Osama Bin Laden has at least 20 nuclear weapons, according to an April report in the weekly intelligence newsletter Geostrategy-Direct.com. Bin Laden, the report said, was able to gain access to the weapons via Chechen rebels who had managed to steal them from Russian weapons depots. The newsletter quoted Russian and Arab sources, who confirmed that Bin Laden had received some "suitcase" nuclear bombs and other materials from Chechen rebels. Bin Laden had supplied the rebels with money, weapons and volunteers in their battle against Russian army forces, which has raged off-and-on since 1994. The newsletter said whether Osama has the bomb is "no longer in doubt... The question is how many."
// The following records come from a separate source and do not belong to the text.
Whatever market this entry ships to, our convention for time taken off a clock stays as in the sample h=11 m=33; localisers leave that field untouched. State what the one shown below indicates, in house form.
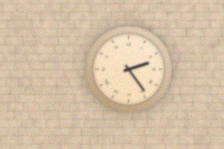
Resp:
h=2 m=24
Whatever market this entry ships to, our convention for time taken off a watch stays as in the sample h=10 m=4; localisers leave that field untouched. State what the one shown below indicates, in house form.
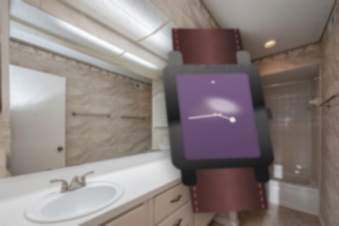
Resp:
h=3 m=44
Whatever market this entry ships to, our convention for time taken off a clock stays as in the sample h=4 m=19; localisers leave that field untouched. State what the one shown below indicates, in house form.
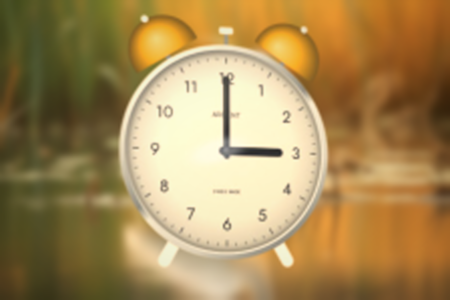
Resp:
h=3 m=0
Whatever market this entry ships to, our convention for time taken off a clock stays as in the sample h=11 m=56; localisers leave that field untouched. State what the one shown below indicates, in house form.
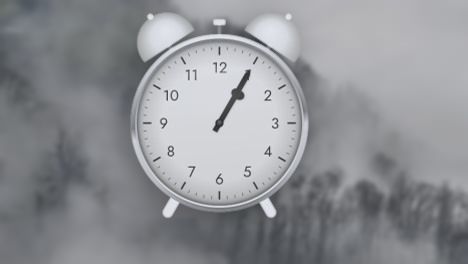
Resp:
h=1 m=5
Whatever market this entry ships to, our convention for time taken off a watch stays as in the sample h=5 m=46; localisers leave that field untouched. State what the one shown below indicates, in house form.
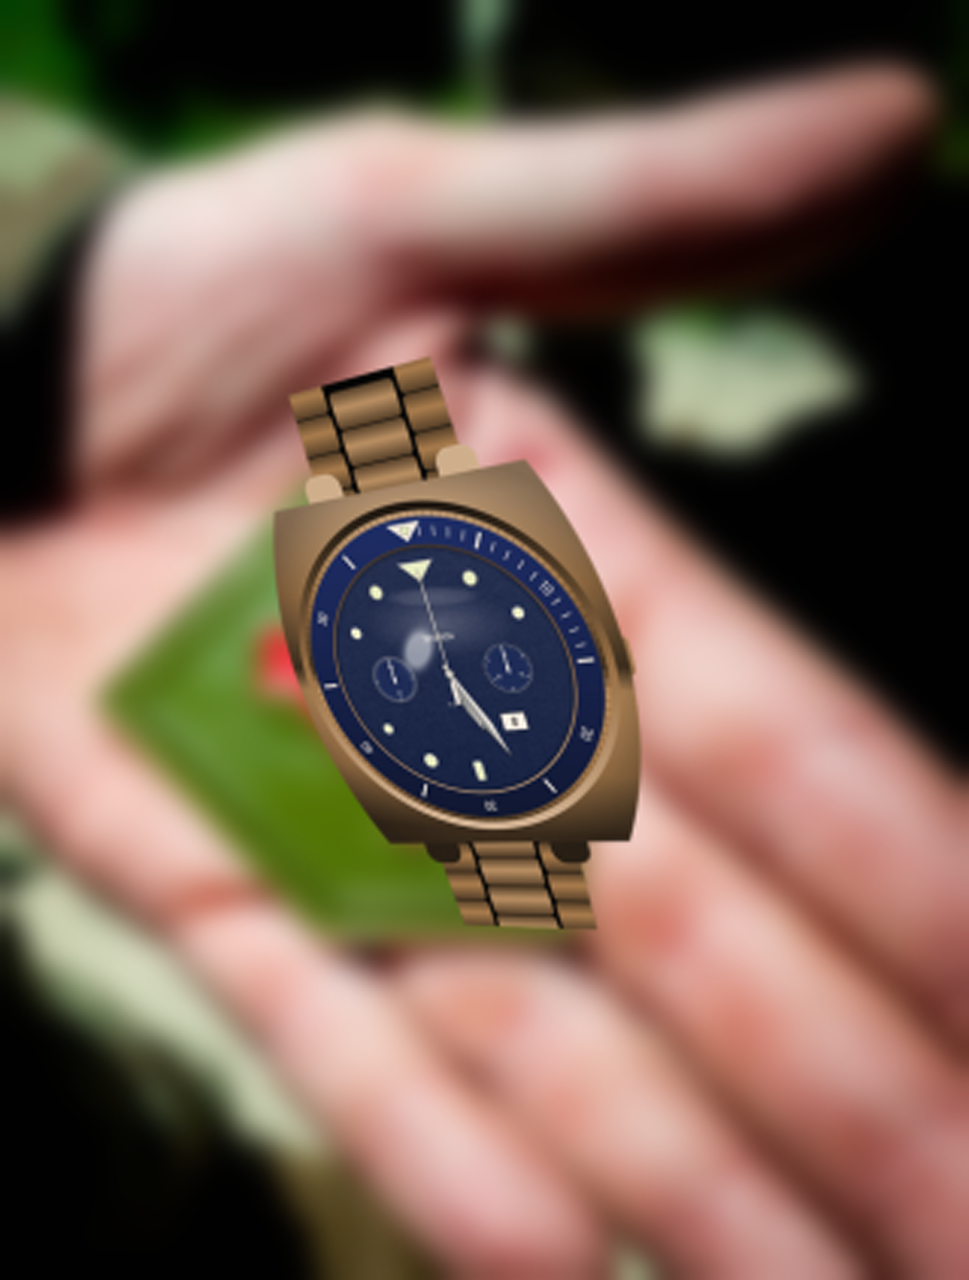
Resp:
h=5 m=26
A Sept. 19 report in Long Island's Newsday supports the allegations. "Bin Laden has been trying to get his hands on enriched uranium for seven or eight years," Newsday quotes former CIA director James Woolsey. A former Russian intelligence official, in a memorandum to a US counterpart provided to Newsday, said Russian security forces halted a 1998 attempt to sell an unspecified amount of Soviet-origin bomb-grade uranium to a Pakistani company controlled by Bin Laden. During testimony earlier this year at the New York trial of four men accused in the 1998 embassy bombings in East Africa, a defector from Bin Laden's network said he had served as a go-between in a 1993 effort to acquire a cylinder containing uranium of South African origin (described by several sources as enriched uranium-235.) The defector, Jamal Ahmed al Fadl, said he had been ordered by one of Bin Laden's lieutenants to buy the uranium from former Sudanese military officer Salah Abdel Mobruk for $1.5 million. But Fadl said he was removed from the negotiations and never learned whether the deal went through. [top]

THE AFGHANISTAN FRONT

1. US ALREADY LOSING TROOPS, PLANES IN AFGHANISTAN?
Qatar TV reports that three US Special Forces troops have been captured by Osama Bin Laden's Al Qaeda organization in western Afghanistan-countering a denial by the Taliban regime. The correspondent attributed his information to "unimpeachable sources" close to Al Qaeda, who called the network office in Peshawar to announce the capture. The US would neither confirm nor deny the report. "We're not going to get into the habit of commenting on every story that comes out of that region," a Pentagon spokesperson said. "It's a slippery slope once we start getting into that habit." President Bush, meanwhile, suggested that covert operations had begun. "I said loud and clear, sometimes people will be able to see what we do on the television screens," he told reporters. "At other times, the American people won't be able to see what we're doing." But he added, "make no mistake about it, we're in hot pursuit." (AFP, Sept. 29)

The Pentagon also refuses to confirm or deny claims that the Taliban has shot down two US planes over Afghan territory. "We have no information," a Pentagon spokesperson told AFP. On Sept. 21, the US admitted it had lost contact with an "unmanned surveillance plane," but did not confirm Taliban claims it was shot down. The report of the second plane comes from the Russian TASS agency, citing the Taliban's own Bakhter agency (AFP, Sept. 23). [top]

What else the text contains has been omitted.